[Dataset entries]
+-------+

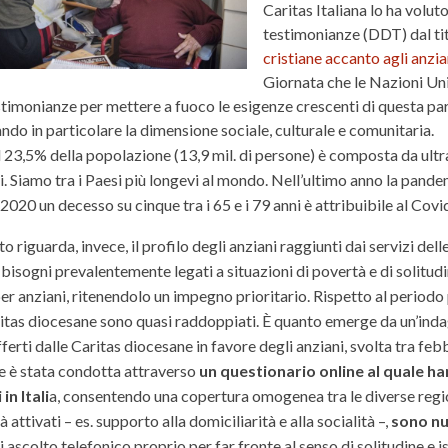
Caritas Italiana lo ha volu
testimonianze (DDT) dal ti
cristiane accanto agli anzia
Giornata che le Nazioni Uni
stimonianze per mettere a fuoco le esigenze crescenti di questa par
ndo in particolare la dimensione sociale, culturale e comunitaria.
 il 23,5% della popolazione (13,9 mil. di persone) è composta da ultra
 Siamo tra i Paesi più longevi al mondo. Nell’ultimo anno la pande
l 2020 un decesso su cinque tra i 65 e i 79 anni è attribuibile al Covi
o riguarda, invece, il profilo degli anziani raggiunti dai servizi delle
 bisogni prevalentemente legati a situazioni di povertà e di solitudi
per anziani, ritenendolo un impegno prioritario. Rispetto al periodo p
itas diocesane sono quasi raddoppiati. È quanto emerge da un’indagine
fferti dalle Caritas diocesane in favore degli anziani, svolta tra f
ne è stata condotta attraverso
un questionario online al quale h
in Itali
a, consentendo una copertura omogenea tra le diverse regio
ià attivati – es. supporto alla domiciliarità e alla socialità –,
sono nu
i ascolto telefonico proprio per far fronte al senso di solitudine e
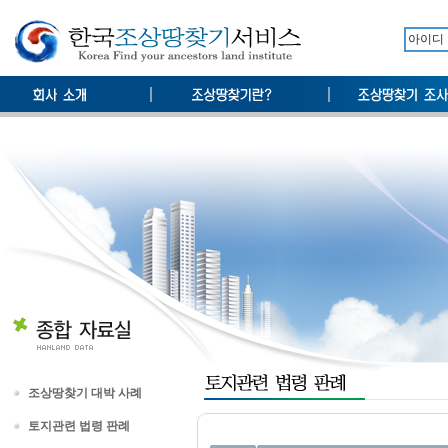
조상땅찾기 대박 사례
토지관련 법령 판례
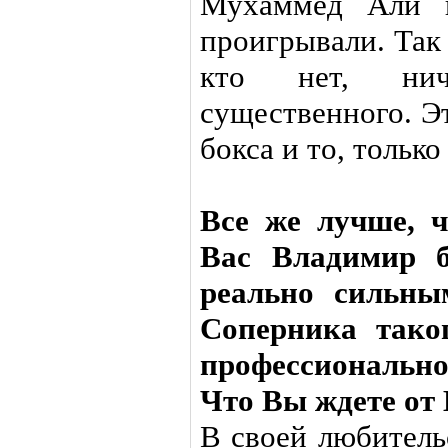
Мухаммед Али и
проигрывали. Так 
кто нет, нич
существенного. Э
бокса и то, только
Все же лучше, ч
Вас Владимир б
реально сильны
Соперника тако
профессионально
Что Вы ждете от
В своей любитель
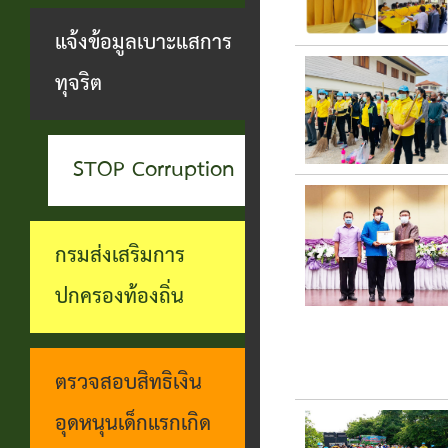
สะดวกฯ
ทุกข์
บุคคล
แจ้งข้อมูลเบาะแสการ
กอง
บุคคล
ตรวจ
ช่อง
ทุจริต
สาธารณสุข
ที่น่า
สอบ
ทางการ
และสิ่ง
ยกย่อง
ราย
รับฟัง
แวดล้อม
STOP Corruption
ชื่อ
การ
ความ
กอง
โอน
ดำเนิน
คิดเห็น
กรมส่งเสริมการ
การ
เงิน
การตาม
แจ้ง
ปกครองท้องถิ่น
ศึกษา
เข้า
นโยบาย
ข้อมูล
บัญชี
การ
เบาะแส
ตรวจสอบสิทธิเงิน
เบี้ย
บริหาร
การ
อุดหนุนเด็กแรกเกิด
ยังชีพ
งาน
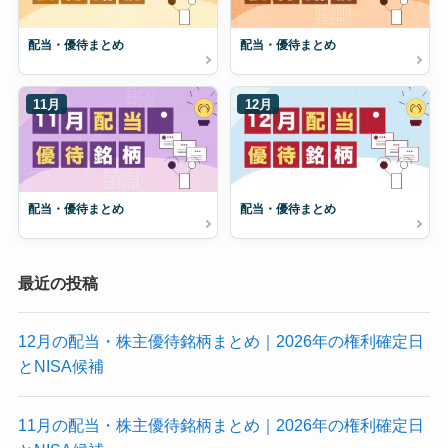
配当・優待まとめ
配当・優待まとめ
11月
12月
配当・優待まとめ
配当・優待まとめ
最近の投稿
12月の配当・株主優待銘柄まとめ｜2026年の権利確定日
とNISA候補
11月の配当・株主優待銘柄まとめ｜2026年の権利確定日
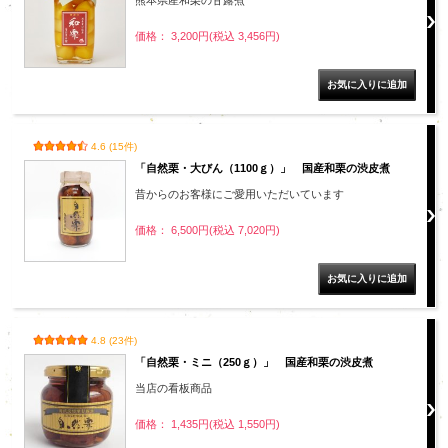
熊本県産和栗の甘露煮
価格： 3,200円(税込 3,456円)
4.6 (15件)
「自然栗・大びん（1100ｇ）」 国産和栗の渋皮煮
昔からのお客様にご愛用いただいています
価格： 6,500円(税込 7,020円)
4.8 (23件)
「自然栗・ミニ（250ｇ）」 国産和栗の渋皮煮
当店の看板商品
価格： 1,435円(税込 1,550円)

+-------+

• _Problem to solve_
State, as a number only, how many lines in the entries include "株主優待銘柄まとめ".

• _Result below_
2